We reinitiated a position in Booking Holdings (BKNG, Financial) during the quarter. The long-term outlook for the global hospitality industry is substantially better compared to when we sold, given the recent emergence of several, well -tolerated, highly efficacious, and widely distributed COVID-19 vaccines. As vaccines are administered to a larger percent of the global population, we expect the negative trends of COVID-19 to tail off, with cross-border travel rapidly improving later in 2021 and into 2022 and beyond. In addition, the market does not appreciate Booking Holdings' formidable and competitive position in the alternative accommodations (AA) industry, particularly within the fast-growing, professionally managed subsegment of AA. Prior to the COVID-19 outbreak, the stock was trading at valuation multiples that reflected overly pessimistic assumptions about the Company's competitive positioning in the online travel agency (OTA) market. The stock has changed little compared to pre-COVID-19, and the implied competitive pressure is still much too pessimistic as the Company will play a key role in aiding properties to repopulate with customers after a dramatic drawdown.

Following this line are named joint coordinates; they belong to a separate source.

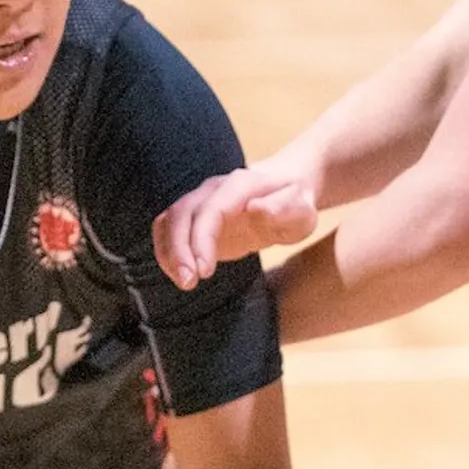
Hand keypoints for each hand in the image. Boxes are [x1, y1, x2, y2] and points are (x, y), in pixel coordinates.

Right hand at [154, 159, 318, 289]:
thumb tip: (255, 208)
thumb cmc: (296, 204)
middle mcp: (214, 189)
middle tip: (188, 283)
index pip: (210, 209)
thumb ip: (283, 208)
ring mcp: (201, 201)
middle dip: (178, 249)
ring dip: (168, 252)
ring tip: (184, 282)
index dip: (201, 239)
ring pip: (169, 221)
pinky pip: (169, 230)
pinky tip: (180, 275)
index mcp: (240, 185)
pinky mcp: (195, 218)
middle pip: (181, 213)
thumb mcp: (301, 210)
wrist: (287, 191)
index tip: (204, 271)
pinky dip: (167, 252)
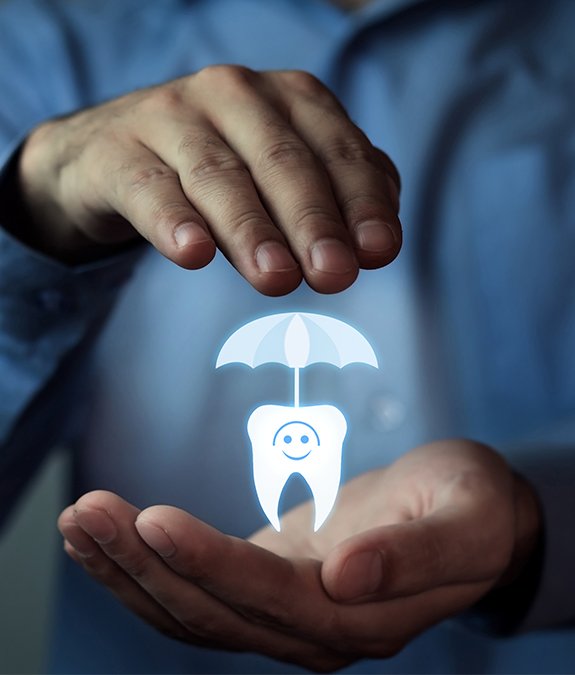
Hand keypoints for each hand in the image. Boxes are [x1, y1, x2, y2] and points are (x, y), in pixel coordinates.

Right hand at [18, 66, 400, 294]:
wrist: (115, 152)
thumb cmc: (220, 167)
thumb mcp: (283, 174)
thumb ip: (337, 196)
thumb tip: (379, 241)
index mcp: (289, 99)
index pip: (339, 152)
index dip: (362, 203)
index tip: (377, 252)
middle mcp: (234, 95)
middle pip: (282, 161)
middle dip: (313, 221)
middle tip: (333, 274)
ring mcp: (171, 117)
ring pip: (219, 176)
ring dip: (251, 230)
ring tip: (275, 277)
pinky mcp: (118, 151)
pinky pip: (149, 187)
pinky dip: (172, 220)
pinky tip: (192, 253)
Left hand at [58, 440, 540, 669]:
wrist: (466, 515)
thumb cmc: (471, 507)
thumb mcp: (465, 519)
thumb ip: (414, 556)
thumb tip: (348, 577)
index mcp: (360, 622)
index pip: (268, 600)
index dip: (207, 564)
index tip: (152, 519)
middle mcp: (312, 633)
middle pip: (211, 611)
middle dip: (143, 564)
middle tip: (88, 510)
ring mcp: (284, 616)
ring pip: (190, 610)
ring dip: (128, 569)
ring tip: (79, 520)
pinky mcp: (268, 587)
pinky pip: (196, 590)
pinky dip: (146, 568)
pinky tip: (109, 539)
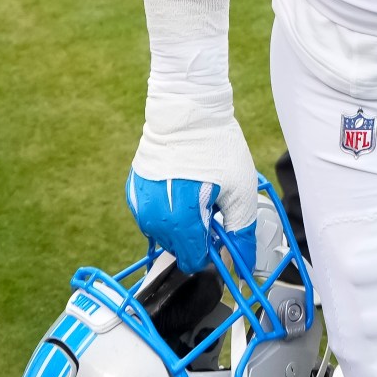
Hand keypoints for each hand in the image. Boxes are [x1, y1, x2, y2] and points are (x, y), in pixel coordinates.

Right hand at [128, 120, 259, 276]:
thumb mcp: (240, 192)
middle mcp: (152, 219)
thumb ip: (240, 233)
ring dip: (181, 223)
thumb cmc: (217, 148)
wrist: (187, 113)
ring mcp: (139, 205)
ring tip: (197, 192)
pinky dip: (167, 208)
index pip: (193, 261)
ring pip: (164, 233)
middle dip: (197, 235)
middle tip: (212, 206)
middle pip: (178, 248)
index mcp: (179, 222)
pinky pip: (152, 215)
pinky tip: (181, 186)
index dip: (211, 251)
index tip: (221, 233)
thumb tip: (243, 264)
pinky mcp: (133, 192)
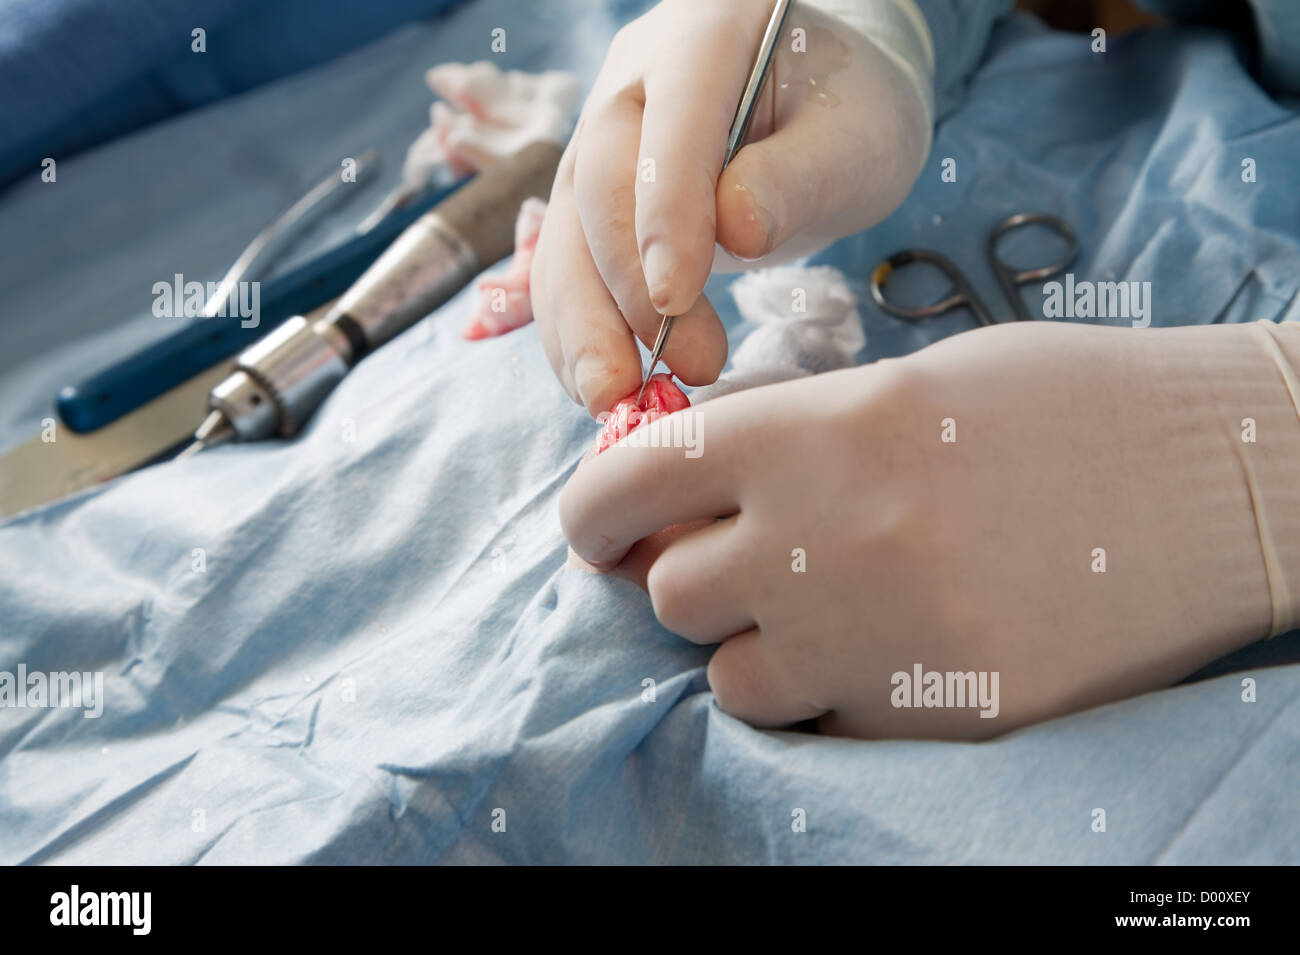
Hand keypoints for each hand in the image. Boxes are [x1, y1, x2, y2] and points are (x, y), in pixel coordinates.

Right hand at [531, 0, 930, 415]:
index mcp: (706, 32)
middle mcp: (633, 81)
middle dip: (620, 292)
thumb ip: (798, 176)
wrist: (821, 111)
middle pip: (597, 187)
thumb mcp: (854, 138)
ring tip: (615, 400)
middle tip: (661, 374)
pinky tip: (598, 383)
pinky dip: (576, 332)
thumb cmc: (847, 117)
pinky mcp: (591, 199)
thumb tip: (735, 230)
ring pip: (563, 236)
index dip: (664, 215)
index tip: (675, 301)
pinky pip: (565, 268)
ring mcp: (600, 139)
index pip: (671, 122)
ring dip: (580, 327)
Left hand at [561, 322, 1278, 738]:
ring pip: (732, 677)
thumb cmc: (1061, 408)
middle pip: (671, 594)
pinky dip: (829, 691)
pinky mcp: (935, 715)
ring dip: (753, 647)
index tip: (597, 531)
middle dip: (690, 580)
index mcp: (818, 431)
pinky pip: (821, 722)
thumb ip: (784, 438)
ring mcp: (879, 639)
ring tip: (825, 609)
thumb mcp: (909, 385)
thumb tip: (683, 486)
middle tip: (742, 562)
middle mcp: (827, 538)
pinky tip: (893, 645)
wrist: (1214, 483)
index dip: (595, 510)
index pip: (636, 480)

It is a matter of "when," not "if" the critical proportion of the global population necessary to end the COVID-19 pandemic becomes vaccinated. We do not know with certainty when this will happen, but we assume it will be sometime in the next year with the U.S. ahead of most developed markets. However, travelers will make plans well before this. For example, we observe U.S. hospitality search trends on Google are at never-before-seen highs. Airlines continue to post both consecutive weekly and monthly gains in air travel activity. Although the Company's offerings tend to skew more toward European hospitality, the U.S. is a good barometer for what the pace of reopening will look like once European vaccinations catch up with the U.S.
The Company (Booking.com) generates the vast majority of its revenues from traditional hotels. However, we estimate that the Company is the second largest provider in the AA industry, second only to Airbnb. Despite having slightly inferior economic returns compared to traditional hotel OTA, investors view the AA industry as more attractive, particularly due to a larger and less saturated total addressable market. While Airbnb certainly has a brand-level competitive advantage in alternative accommodation compared to Booking.com, the long-term trend of alternative accommodations is toward higher commodification and increased professional management, where branding plays less of a role and conversion becomes more important. Although the trend toward professional management slowed during the pandemic, this is temporary and will resume as travel normalizes. In any case, we think Booking Holdings is capable of generating over $4 billion in AA revenues in the next few years, which is three-quarters the size of Airbnb (which ended the quarter valued at over $100 billion market cap). Again, alternative accommodations are only about 25% of the Company's revenues, with most of the balance of revenues coming from higher-return traditional hotels, which we would argue are more valuable than AA revenues. Given that the Company ended the quarter at a market-cap discount to Airbnb, we think the Company shares could double as the market realizes the tremendous opportunity Booking Holdings has in both traditional hotels and AA.